A federal judge has found an Aurora attorney liable for more than $10 million after previously finding he filed false documents with the government.

In a 12-page memorandum opinion, U.S. District Judge John J. Tharp Jr. ruled sole practitioner Robert S. Luce owes the government $3,452,499 in damages for 237 defaulted mortgage loans his mortgage company MDR Mortgage Corp. certified while it remained an approved correspondent for the Department of Housing and Urban Development and the Federal Housing Administration under false verification forms.

However, Tharp ruled that the total grow to $10,373,997 after damages are tripled as required by the federal False Claims Act and another $16,500 in fines are tacked on.

Michael S. Shapiro, an associate at Scandaglia Ryan LLP who represented Luce, said he and his client believe the judge’s ruling is incorrect, and they intend to appeal it.

The Luce-founded MDR served as an HUD loan correspondent from 1993 until 2008. While most of the loans it processed were already insured by the FHA and being refinanced for lower rates, about 5 percent of its business stemmed from originating new FHA-insured loans.

HUD requires loan correspondents to sign and submit annual verification forms that state no principal, owner, officer or employees within them are “currently involved a proceeding and/or investigation that could result, or has resulted in a criminal conviction, debarment, limited denial of participation, suspension or civil monetary penalty by a federal, state or local government.”

Despite a 2005 indictment on charges of wire fraud, mail fraud, obstruction of justice and false statements in matters unrelated to MDR operation, Luce continued to submit to HUD verification forms from 2006 through 2008.

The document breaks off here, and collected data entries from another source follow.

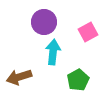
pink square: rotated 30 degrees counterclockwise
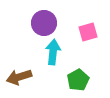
purple circle: moved 1 px down
pink square: rotated 12 degrees clockwise
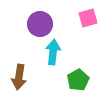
purple circle: moved 4 px left, 1 px down
pink square: moved 14 px up
brown arrow: rotated 65 degrees counterclockwise
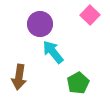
pink square: moved 2 px right, 3 px up; rotated 30 degrees counterclockwise
cyan arrow: rotated 45 degrees counterclockwise
green pentagon: moved 3 px down
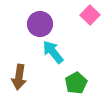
green pentagon: moved 2 px left
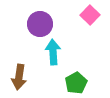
cyan arrow: rotated 35 degrees clockwise
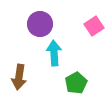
pink square: moved 4 px right, 11 px down; rotated 12 degrees clockwise
cyan arrow: moved 1 px right, 1 px down
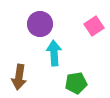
green pentagon: rotated 20 degrees clockwise
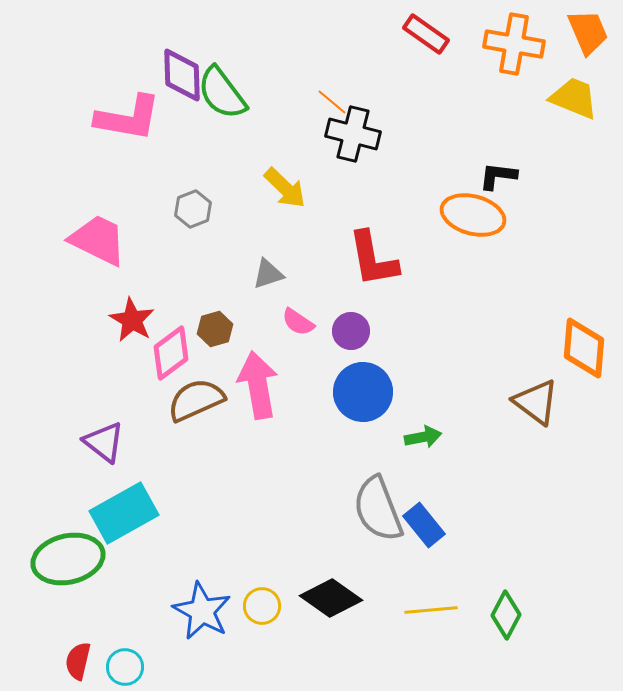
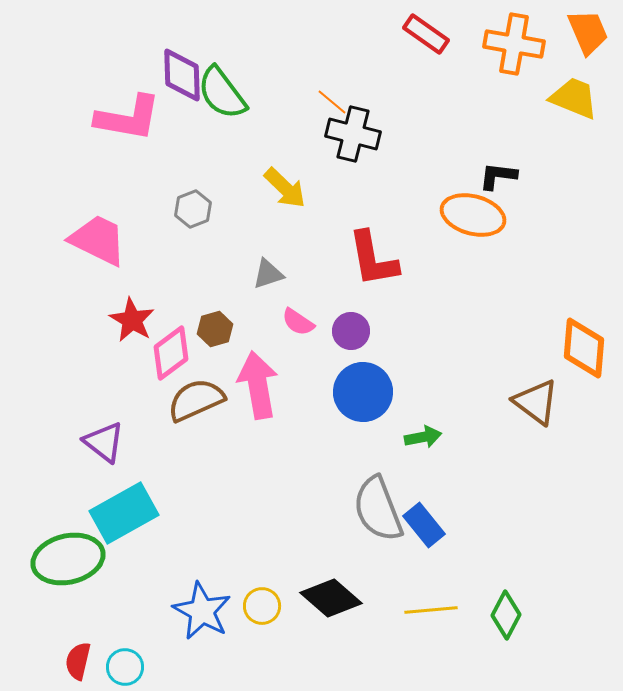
black diamond: rotated 6 degrees clockwise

Luce admitted in 2008 that he had obstructed justice in the unrelated matter, and since-retired district judge Blanche M. Manning imposed a $30,000 fine on him and sentenced him to three years of probation.

In 2010, Luce consented to a five-month suspension of his law license by the state supreme court for committing a criminal act that reflected adversely on his honesty, trustworthiness or fitness (M.R. 24074).

In September 2015, Tharp partially granted the federal government’s motion for summary judgment regarding Luce’s liability on all counts of its lawsuit, which alleges his false statements violated both the FCA and the Financial Institutions Reform, Recovery and Enforcement Act.

Tharp noted in that 24-page memorandum the FCA assigns liability to anyone who either knowingly presents a false or fraudulent claim for payment or approval, or knowingly makes, uses or causes to be used a false record or statement that is material to a false or fraudulent claim.

And because Luce personally signed the verifications forms that were submitted while he was under investigation, Tharp ruled, Luce “knowingly made a false claim by certifying that none of the principals of MDR were involved in a proceeding that could result in a criminal conviction.”

In granting the U.S.’s second motion for summary judgment on Nov. 23 — this time regarding damages — Tharp ruled Luce’s company would not have even been able to originate loans through the federal housing program had it not filed forms containing inaccurate claims in 2006, 2007 and 2008.

“This is sufficient under the FCA to permit the government to recover damages on the defaulted loans that MDR certified while approved as a HUD/FHA correspondent pursuant to the false V-forms,” he wrote. “Luce has not identified any disputed facts preventing summary judgment on the government’s request for damages under the FCA.”

The FCA also assigns mandatory penalties that can range from $5,500 to $11,000 per fraudulent claim. While the U.S. contended Luce should be penalized for each defaulted-loan claim filed while MDR was fraudulently verified, Tharp ruled Luce’s only fraudulent acts were to falsely certify three verification forms.

“… [T]hose three forms did not cause a particular number of defaulted loans,” he wrote.

However, Tharp erred on the lesser side of the penalty spectrum and awarded the U.S. a $5,500 penalty per verification form in an effort to balance Luce’s continuous false filings with the fact that the defaulted mortgages were not caused by the false certifications and the fact that he already owes more than he can pay in damages.

Assistant U.S. Attorney Kurt N. Lindland represented the government. A spokesperson from the U.S. Attorney’s office declined to comment.

The case is United States of America v. Robert S. Luce, 11 CV 5158.